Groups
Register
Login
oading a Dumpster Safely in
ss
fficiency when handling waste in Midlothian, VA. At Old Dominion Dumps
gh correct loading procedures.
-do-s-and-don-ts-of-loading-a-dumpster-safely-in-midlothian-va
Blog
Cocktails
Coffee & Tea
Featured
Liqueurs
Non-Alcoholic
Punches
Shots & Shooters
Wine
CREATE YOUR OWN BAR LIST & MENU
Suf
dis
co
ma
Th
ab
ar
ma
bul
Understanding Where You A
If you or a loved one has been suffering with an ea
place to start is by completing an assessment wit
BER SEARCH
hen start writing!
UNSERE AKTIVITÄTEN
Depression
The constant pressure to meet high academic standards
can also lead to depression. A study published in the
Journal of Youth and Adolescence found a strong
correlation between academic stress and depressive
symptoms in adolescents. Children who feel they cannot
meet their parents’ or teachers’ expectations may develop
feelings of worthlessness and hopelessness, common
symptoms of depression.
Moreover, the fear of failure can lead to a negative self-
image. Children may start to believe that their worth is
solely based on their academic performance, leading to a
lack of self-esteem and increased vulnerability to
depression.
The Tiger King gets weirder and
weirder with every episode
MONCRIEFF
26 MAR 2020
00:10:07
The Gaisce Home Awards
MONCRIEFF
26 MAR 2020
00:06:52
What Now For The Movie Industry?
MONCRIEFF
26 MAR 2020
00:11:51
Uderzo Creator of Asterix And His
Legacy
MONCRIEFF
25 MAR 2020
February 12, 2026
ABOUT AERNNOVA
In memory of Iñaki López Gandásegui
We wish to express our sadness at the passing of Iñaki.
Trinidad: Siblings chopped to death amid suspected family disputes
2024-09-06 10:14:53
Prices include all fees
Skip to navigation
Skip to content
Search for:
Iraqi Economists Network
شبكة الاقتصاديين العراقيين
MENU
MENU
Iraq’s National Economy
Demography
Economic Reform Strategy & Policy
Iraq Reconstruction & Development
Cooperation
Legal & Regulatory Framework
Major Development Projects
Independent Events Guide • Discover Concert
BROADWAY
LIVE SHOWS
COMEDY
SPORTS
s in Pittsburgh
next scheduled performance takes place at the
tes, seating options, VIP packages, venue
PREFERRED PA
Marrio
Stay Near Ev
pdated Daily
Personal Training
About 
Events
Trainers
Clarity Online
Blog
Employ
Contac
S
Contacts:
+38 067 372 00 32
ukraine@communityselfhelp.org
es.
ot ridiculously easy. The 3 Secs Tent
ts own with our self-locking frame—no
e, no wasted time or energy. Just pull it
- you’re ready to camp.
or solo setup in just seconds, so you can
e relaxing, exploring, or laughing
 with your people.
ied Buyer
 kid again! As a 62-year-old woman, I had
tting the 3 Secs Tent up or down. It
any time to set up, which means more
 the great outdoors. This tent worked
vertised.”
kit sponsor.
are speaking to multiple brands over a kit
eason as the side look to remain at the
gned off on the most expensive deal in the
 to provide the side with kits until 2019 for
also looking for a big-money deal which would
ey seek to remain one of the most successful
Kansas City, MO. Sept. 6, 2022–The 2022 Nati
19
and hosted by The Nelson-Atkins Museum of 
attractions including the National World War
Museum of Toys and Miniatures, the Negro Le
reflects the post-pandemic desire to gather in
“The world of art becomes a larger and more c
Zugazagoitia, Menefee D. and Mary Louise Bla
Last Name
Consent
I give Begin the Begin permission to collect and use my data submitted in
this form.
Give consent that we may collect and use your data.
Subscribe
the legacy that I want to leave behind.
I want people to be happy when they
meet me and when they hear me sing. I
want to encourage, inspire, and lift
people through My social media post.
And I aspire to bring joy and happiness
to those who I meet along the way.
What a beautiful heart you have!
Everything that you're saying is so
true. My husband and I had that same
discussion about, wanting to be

■ What to do
Lines to set down from above: the line with "25 MAR 2020", the line with "Major Development Projects", and every line between, each exactly as written.

■ Task response
25 MAR 2020
February 12, 2026
ABOUT AERNNOVA
In memory of Iñaki López Gandásegui
We wish to express our sadness at the passing of Iñaki.
Trinidad: Siblings chopped to death amid suspected family disputes
2024-09-06 10:14:53
Prices include all fees
Skip to navigation
Skip to content
Search for:
Iraqi Economists Network
شبكة الاقتصاديين العراقيين
MENU
MENU
Iraq’s National Economy
Demography
Economic Reform Strategy & Policy
Iraq Reconstruction & Development
Cooperation
Legal & Regulatory Framework
Major Development Projects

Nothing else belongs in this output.